Problem details: Reproduce the passage of the Eminem sobriety article verbatim, from "Eminiem also turned" to "and a half.".

*** Text ***

Eminem celebrates a decade sober Alcoholics Anonymous 10 years chip

45-year-old rapper Eminem (Marshall Mathers) celebrated a huge sobriety milestone this weekend. He posted a photo of his brand new Alcoholics Anonymous 10 years sober chip on Instagram to mark a decade of drug-free living.

Before Eminem got sober in 2008, he was deeply addicted to both alcohol and prescriptions. He wound up in a hospital with a life-threatening overdose of methadone, a drug that many former opioid addicts take as a maintenance method to stay help them stay clean. Although that type of program can help many people live normal lives, Eminem had trouble not abusing.

In 2011 he opened up to the New York Times about that period of his life. “Vicodin, Valium and Ambien, and toward the end, which caused my overdose, methadone,” Eminem said, explaining what he was addicted to at the time. “I didn’t know it was methadone. I used to get pills wherever I could. I was just taking anything that anybody was giving to me. The first time I went to rehab was in Brighton, Mich. The second time I didn’t go to rehab. I just went to a regular hospital. I detoxed in the hospital, and then I came home. I couldn’t go back to rehab.”

He explained that he felt he couldn’t go back to rehab because his level of celebrity distracted people. “I felt like I was Bugs Bunny in rehab,” he said. “When Bugs Bunny walks into rehab, people are going to turn and look. People at rehab were stealing my hats and pens and notebooks and asking for autographs. I couldn’t concentrate on my problem. My kids helped me stay sober, and I also see a rehab counselor once a week.”



Eminiem also turned to running and cardio fitness to help curb his addictions — but was soon got addicted to exercise.

“I got an addict’s brain, and when it came to running, I think I got a little carried away,” he told Men’s Journal in 2015. “I became a fucking hamster. Seventeen miles a day on a treadmill. I would get up in the morning, and before I went to the studio, I would run eight and a half miles in about an hour. Then I’d come home and run another eight and a half.

“I started getting OCD about the calories, making sure I burned 2,000 every day. In the end I got down to about 149 pounds. I ran to the point where I started to get injured. All the constant pounding from the running began to tear up my hip flexors.

“Unless I was blitzed out of my mind, I had trouble sleeping,” he added, talking about life after rehab. “So I started running. It gave me a natural endorphin high, but it also helped me sleep, so it was perfect. It’s easy to understand how people replace addiction with exercise. One addiction for another but one that’s good for them.”

*** End of Text ***
*** Given data ***

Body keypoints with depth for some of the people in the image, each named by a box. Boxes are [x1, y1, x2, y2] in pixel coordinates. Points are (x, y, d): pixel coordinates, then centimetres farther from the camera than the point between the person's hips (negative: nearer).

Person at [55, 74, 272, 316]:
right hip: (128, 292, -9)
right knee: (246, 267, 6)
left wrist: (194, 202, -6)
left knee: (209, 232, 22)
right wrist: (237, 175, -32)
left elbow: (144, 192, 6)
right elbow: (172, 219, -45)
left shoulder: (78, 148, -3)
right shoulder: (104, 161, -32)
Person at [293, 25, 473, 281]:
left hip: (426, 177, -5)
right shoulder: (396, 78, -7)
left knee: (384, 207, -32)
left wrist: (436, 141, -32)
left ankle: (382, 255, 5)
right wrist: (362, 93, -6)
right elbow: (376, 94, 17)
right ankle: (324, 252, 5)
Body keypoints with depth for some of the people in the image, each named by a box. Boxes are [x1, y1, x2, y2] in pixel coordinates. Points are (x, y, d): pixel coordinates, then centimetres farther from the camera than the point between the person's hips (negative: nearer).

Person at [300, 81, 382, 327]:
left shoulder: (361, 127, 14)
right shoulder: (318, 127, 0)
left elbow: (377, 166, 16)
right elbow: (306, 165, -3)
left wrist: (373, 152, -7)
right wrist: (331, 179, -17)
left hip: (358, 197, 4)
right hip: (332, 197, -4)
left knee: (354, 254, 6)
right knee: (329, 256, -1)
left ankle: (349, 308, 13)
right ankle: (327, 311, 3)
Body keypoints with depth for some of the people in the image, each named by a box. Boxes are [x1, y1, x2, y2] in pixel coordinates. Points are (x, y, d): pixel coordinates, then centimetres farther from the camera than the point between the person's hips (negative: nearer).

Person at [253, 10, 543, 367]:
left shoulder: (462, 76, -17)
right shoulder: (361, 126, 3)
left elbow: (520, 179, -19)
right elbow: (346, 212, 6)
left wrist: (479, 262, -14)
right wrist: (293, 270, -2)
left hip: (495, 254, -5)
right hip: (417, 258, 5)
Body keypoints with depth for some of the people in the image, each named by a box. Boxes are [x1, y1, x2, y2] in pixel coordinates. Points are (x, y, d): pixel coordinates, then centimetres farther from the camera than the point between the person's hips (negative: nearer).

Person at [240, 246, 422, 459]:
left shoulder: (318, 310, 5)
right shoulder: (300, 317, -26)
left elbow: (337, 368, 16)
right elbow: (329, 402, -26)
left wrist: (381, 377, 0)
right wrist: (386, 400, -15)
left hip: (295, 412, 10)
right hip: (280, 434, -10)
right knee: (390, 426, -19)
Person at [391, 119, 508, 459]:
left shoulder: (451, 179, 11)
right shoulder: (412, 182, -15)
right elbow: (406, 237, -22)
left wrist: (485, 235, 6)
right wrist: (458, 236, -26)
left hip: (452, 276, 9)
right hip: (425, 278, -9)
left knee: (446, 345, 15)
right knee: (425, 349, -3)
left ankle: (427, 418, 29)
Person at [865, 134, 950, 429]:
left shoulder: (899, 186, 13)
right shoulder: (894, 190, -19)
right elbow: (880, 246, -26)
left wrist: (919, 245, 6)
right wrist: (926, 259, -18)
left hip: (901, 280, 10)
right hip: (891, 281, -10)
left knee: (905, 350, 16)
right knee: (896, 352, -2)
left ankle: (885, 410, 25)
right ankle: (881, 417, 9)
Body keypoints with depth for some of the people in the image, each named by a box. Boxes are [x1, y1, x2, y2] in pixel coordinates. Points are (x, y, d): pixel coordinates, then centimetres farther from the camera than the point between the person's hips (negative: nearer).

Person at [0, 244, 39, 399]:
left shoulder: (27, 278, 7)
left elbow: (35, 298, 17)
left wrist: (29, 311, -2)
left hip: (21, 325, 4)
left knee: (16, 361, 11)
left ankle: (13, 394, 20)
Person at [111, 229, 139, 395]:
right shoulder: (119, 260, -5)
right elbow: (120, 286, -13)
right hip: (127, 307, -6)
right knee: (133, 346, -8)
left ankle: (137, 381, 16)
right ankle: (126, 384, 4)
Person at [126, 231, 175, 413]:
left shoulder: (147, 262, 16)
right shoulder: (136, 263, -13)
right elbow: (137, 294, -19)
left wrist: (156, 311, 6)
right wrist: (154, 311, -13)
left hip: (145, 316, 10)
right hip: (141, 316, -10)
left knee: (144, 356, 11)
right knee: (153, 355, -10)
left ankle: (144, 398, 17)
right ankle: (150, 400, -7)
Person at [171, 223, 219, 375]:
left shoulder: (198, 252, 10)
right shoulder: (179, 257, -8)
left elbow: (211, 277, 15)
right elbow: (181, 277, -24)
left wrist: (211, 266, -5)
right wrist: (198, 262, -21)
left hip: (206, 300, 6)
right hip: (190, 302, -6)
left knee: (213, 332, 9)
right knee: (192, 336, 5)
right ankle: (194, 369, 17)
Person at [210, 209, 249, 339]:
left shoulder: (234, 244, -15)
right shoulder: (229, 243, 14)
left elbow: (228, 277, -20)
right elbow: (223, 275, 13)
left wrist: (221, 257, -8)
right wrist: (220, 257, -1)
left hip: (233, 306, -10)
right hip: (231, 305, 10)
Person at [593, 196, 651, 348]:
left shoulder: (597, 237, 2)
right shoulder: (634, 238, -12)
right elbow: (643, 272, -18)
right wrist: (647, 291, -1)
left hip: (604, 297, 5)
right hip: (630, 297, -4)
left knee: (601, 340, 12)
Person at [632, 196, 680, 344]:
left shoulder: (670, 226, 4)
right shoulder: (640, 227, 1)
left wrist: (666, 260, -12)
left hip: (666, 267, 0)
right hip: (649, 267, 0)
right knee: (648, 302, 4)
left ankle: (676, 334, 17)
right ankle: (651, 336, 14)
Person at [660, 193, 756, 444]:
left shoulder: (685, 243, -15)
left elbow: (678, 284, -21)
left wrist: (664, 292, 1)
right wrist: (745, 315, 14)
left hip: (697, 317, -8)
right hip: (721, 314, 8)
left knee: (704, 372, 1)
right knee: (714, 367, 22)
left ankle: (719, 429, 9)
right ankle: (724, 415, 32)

*** End of Given data ***

Result of the task:
Eminiem also turned to running and cardio fitness to help curb his addictions — but was soon got addicted to exercise.

“I got an addict’s brain, and when it came to running, I think I got a little carried away,” he told Men’s Journal in 2015. “I became a fucking hamster. Seventeen miles a day on a treadmill. I would get up in the morning, and before I went to the studio, I would run eight and a half miles in about an hour. Then I’d come home and run another eight and a half.